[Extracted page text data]
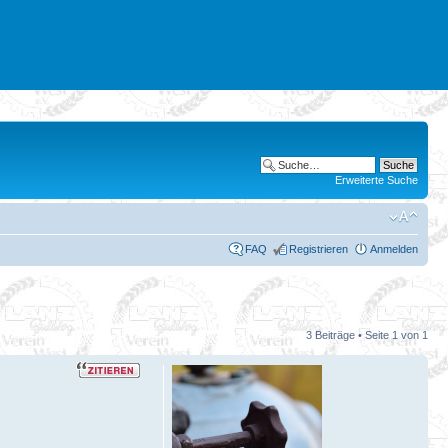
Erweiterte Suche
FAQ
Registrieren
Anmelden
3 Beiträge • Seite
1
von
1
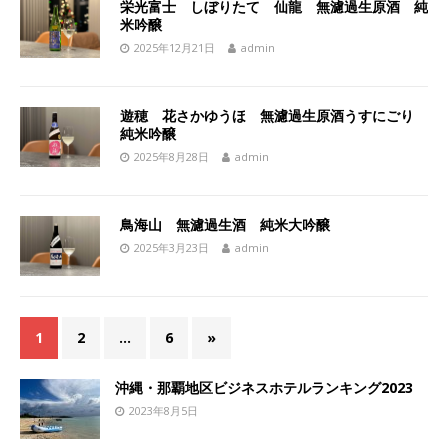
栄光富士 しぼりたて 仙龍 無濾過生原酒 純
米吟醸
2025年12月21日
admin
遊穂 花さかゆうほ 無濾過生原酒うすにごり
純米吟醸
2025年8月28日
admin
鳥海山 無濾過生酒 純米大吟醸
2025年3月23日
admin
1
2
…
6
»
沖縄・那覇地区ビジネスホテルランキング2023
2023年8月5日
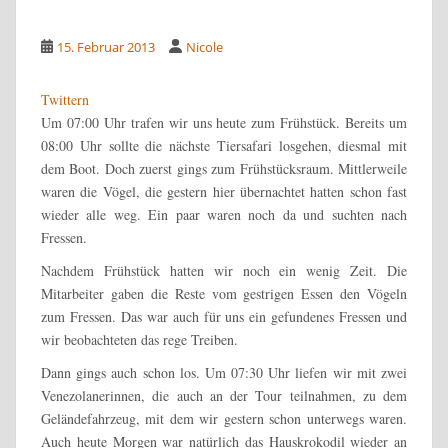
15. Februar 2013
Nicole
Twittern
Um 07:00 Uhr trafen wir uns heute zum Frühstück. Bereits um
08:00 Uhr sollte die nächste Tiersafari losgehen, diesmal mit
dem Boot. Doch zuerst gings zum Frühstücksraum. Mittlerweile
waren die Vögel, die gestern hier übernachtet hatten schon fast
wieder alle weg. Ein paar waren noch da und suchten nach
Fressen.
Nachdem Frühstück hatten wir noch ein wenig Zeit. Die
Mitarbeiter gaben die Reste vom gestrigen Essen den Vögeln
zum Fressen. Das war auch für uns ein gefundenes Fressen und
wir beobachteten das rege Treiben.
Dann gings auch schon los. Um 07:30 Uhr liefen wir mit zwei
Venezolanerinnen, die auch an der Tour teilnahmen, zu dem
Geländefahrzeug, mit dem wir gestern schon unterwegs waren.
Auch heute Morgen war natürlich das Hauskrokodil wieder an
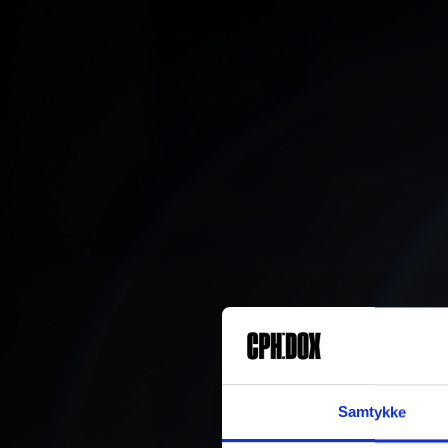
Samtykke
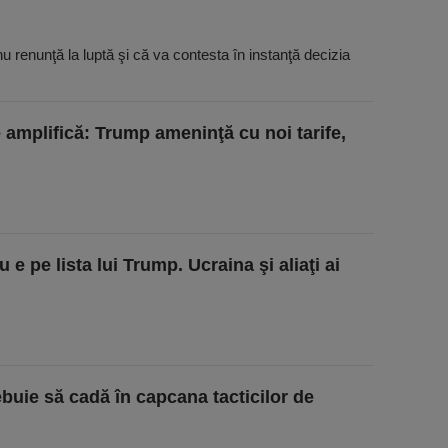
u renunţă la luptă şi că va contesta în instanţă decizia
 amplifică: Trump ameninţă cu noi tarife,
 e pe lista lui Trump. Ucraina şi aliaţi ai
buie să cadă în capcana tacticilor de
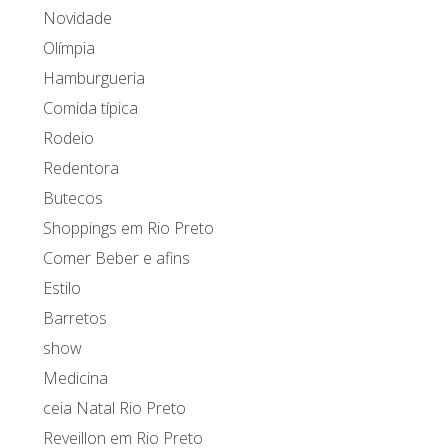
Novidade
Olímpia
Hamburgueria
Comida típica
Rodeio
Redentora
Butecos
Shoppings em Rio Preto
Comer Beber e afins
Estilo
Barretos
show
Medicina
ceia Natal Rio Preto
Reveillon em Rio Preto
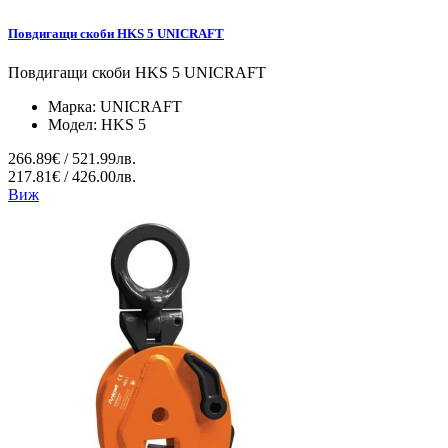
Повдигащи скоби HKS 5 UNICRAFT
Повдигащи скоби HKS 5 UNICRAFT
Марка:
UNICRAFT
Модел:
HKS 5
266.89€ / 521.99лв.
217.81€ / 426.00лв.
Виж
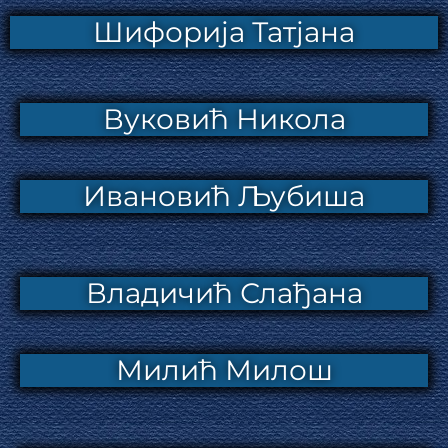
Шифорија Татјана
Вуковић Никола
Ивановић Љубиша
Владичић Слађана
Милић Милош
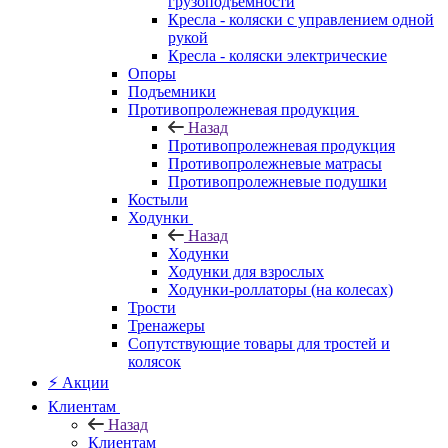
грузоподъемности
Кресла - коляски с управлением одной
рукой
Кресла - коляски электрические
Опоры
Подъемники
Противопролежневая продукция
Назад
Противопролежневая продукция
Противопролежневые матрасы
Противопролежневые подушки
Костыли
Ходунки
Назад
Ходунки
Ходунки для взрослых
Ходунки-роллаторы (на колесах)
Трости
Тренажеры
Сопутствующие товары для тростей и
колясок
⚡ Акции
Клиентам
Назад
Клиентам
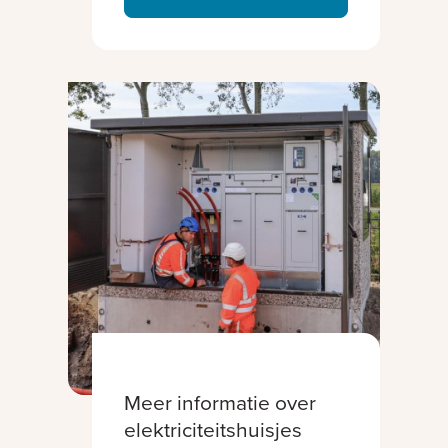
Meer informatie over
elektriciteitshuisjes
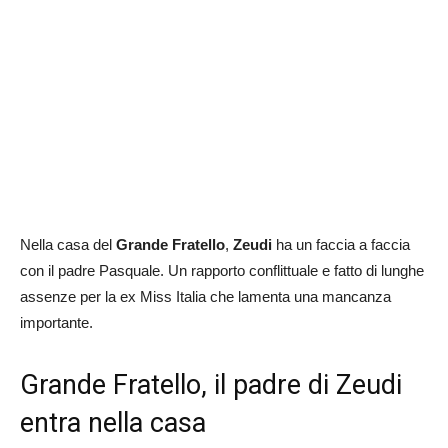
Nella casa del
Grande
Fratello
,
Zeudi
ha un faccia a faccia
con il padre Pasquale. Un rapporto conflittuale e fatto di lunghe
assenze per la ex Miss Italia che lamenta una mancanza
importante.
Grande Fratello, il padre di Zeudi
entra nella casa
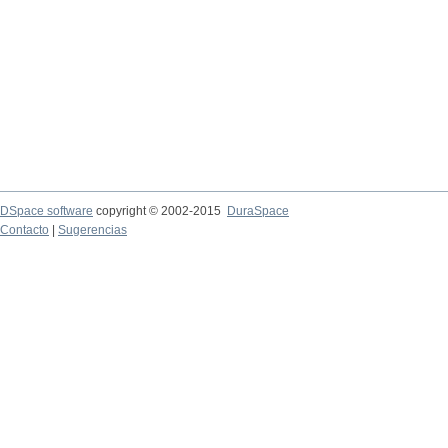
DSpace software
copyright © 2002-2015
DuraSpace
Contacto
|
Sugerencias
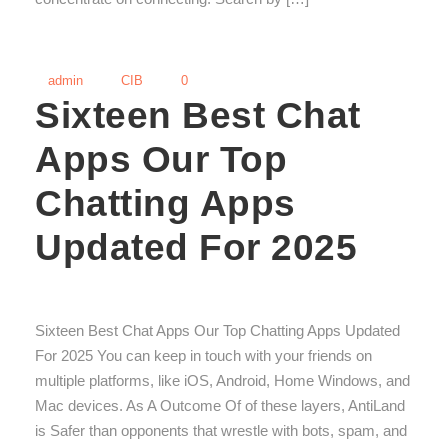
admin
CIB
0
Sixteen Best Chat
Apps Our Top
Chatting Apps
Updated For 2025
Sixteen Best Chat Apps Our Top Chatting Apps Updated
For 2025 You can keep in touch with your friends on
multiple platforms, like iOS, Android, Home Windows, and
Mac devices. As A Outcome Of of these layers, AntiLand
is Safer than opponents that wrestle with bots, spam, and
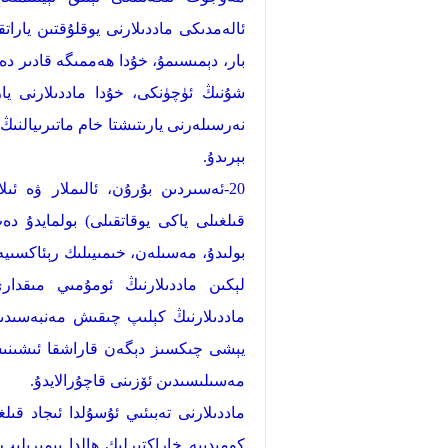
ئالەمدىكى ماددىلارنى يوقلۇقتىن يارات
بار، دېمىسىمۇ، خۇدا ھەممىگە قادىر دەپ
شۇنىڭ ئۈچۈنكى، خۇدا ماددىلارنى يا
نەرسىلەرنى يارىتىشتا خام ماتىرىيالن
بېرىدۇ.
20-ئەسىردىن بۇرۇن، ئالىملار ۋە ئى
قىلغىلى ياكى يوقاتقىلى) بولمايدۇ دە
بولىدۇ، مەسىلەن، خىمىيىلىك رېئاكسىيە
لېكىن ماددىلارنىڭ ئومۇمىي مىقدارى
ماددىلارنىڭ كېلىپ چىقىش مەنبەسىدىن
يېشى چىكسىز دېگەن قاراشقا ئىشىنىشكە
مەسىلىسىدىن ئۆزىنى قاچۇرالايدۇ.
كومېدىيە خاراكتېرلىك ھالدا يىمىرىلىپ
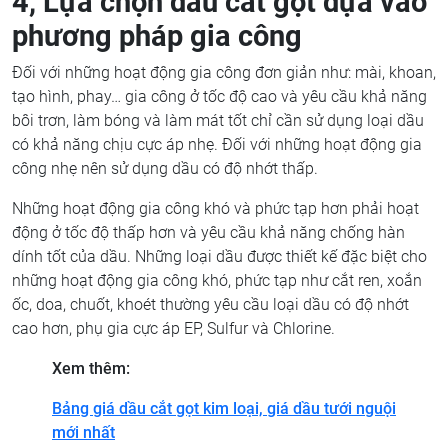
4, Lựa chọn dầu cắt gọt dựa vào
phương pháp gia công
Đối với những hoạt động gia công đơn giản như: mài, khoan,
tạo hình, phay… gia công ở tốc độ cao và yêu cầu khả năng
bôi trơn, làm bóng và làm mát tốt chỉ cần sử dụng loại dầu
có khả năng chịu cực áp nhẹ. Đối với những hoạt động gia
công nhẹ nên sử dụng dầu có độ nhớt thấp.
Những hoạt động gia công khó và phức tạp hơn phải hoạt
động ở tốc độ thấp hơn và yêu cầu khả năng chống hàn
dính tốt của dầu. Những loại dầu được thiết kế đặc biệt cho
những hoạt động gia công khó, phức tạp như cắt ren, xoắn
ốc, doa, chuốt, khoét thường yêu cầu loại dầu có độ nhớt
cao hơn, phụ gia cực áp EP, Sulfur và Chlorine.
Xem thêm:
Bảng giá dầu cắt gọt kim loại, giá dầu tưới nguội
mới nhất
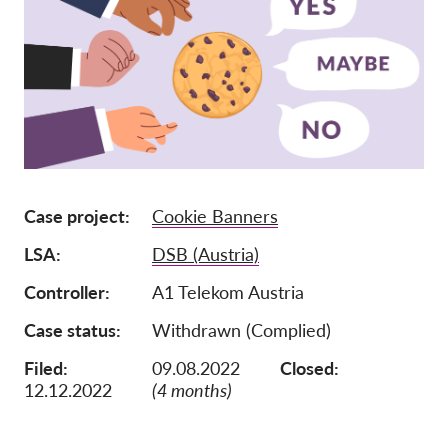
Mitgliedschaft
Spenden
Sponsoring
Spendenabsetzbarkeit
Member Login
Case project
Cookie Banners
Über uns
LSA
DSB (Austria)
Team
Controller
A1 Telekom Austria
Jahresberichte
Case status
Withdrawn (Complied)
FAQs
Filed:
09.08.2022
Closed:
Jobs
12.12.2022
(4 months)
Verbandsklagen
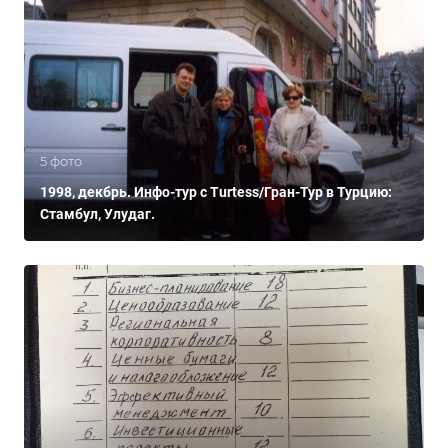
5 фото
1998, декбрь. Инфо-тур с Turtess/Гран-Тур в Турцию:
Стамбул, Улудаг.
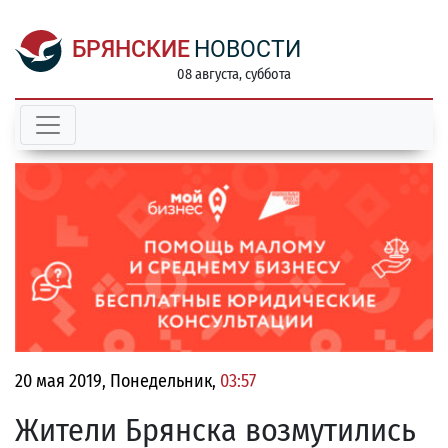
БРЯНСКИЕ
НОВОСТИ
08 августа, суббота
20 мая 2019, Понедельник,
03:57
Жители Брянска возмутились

**Exercise details:** When copying the data above, repeat every word exactly and drop the pictures.

**Output:**
Erweiterte Suche
FAQ
Registrieren
Anmelden
3 Beiträge • Seite
1
von
1
栄光富士 しぼりたて 仙龍 無濾過生原酒 純
米吟醸
2025年12月21日
admin
遊穂 花さかゆうほ 無濾過生原酒うすにごり
純米吟醸
2025年8月28日
admin
鳥海山 無濾過生酒 純米大吟醸
2025年3月23日
admin
1
2
…
6
»
沖縄・那覇地区ビジネスホテルランキング2023
2023年8月5日
15. Februar 2013
Nicole
Twittern
Um 07:00 Uhr trafen wir uns heute zum Frühstück. Bereits um
08:00 Uhr sollte die nächste Tiersafari losgehen, diesmal mit
dem Boot. Doch zuerst gings zum Frühstücksraum. Mittlerweile
waren die Vögel, die gestern hier übernachtet hatten schon fast
wieder alle weg. Ein paar waren noch da und suchten nach
Fressen.
Nachdem Frühstück hatten wir noch ein wenig Zeit. Die
Mitarbeiter gaben die Reste vom gestrigen Essen den Vögeln
zum Fressen. Das war auch für uns ein gefundenes Fressen und
wir beobachteten das rege Treiben.
Dann gings auch schon los. Um 07:30 Uhr liefen wir mit zwei
Venezolanerinnen, die auch an der Tour teilnahmen, zu dem
Geländefahrzeug, mit dem wir gestern schon unterwegs waren.
Auch heute Morgen war natürlich das Hauskrokodil wieder an
Samtykke
u renunţă la luptă şi că va contesta în instanţă decizia
 amplifică: Trump ameninţă cu noi tarife,
 e pe lista lui Trump. Ucraina şi aliaţi ai
buie să cadă în capcana tacticilor de
Novidade
Olímpia
Hamburgueria
Comida típica
Rodeio
Redentora
Butecos
Shoppings em Rio Preto
Comer Beber e afins
Estilo
Barretos
show
Medicina
ceia Natal Rio Preto
Reveillon em Rio Preto
Повдигащи скоби HKS 5 UNICRAFT
Повдигащи скоби HKS 5 UNICRAFT
Марка:
UNICRAFT
Модел:
HKS 5
266.89€ / 521.99лв.
217.81€ / 426.00лв.
Виж
Шифорија Татјана
Вуковић Никола
Ивановић Љубиша
Владичић Слађана
Милић Милош
грузоподъемности
Кресла - коляски с управлением одной
рукой
Кресла - коляски электрические
Опоры
Подъемники
Противопролежневая продукция
Назад
Противопролежневая продукция
Противопролежневые матрасы
Противопролежневые подушки
Костыли
Ходунки
Назад
Ходунки
Ходунки для взрослых
Ходунки-роллаторы (на колесах)
Трости
Тренажеры
Сопутствующие товары для тростей и
колясок
⚡ Акции
Клиентам
Назад
Клиентам
Meer informatie over
elektriciteitshuisjes
Nella casa del
Grande
Fratello
,
Zeudi
ha un faccia a faccia
con il padre Pasquale. Un rapporto conflittuale e fatto di lunghe
assenze per la ex Miss Italia che lamenta una mancanza
importante.
Grande Fratello, il padre di Zeudi
entra nella casa
DSpace software
copyright © 2002-2015
DuraSpace
Contacto
|
Sugerencias
admin
CIB
0
Sixteen Best Chat
Apps Our Top
Chatting Apps
Updated For 2025
Sixteen Best Chat Apps Our Top Chatting Apps Updated
For 2025 You can keep in touch with your friends on
multiple platforms, like iOS, Android, Home Windows, and
Mac devices. As A Outcome Of of these layers, AntiLand
is Safer than opponents that wrestle with bots, spam, and
ئالەمدىكى ماددىلارنى يوقلۇقتىن يارات
بار، دېمىسىمۇ، خۇدا ھەممىگە قادىر دەپ
شۇنىڭ ئۈچۈنكى، خۇدا ماددىلارنى يا
نەرسىلەرنى يارىتىشتا خام ماتىرىيالن
بېرىدۇ.
20-ئەسىردىن بۇرۇن، ئالىملار ۋە ئى
قىلغىلى ياكى يوقاتقىلى) بولمايدۇ دە
بولىدۇ، مەسىلەن، خىمىيىلىك رېئاكسىيە
لېكىن ماددىلارنىڭ ئومۇمىي مىقدارى
ماددىلارنىڭ كېلىپ چىقىش مەنبەسىدىن
يېشى چىكسىز دېگەن قاراشقا ئىشىنىشكە
مەسىلىسىدىن ئۆزىنى قاچۇرالايدۇ.
كومېدىيە خاراكتېرلىك ھالدا يىمىرىلىپ
4, Lựa chọn dầu cắt gọt dựa vào
phương pháp gia công
Đối với những hoạt động gia công đơn giản như: mài, khoan,
tạo hình, phay… gia công ở tốc độ cao và yêu cầu khả năng
bôi trơn, làm bóng và làm mát tốt chỉ cần sử dụng loại dầu
có khả năng chịu cực áp nhẹ. Đối với những hoạt động gia
công nhẹ nên sử dụng dầu có độ nhớt thấp.
Những hoạt động gia công khó và phức tạp hơn phải hoạt
động ở tốc độ thấp hơn và yêu cầu khả năng chống hàn
dính tốt của dầu. Những loại dầu được thiết kế đặc biệt cho
những hoạt động gia công khó, phức tạp như cắt ren, xoắn
ốc, doa, chuốt, khoét thường yêu cầu loại dầu có độ nhớt
cao hơn, phụ gia cực áp EP, Sulfur và Chlorine.
Xem thêm:
Bảng giá dầu cắt gọt kim loại, giá dầu tưới nguội
mới nhất
Mitgliedschaft
Spenden
Sponsoring
Spendenabsetzbarkeit
Member Login
Case project
Cookie Banners
Über uns
LSA
DSB (Austria)
Team
Controller
A1 Telekom Austria
Jahresberichte
Case status
Withdrawn (Complied)
FAQs
Filed:
09.08.2022
Closed:
Jobs
12.12.2022
(4 months)
Verbandsklagen
5 фото
1998, декбрь. Инфо-тур с Turtess/Гран-Тур в Турцию:
Стамбул, Улудаг.
БРЯНСКИЕ
НОВОСТИ
08 августа, суббота
20 мая 2019, Понедельник,
03:57
Жители Брянска возмутились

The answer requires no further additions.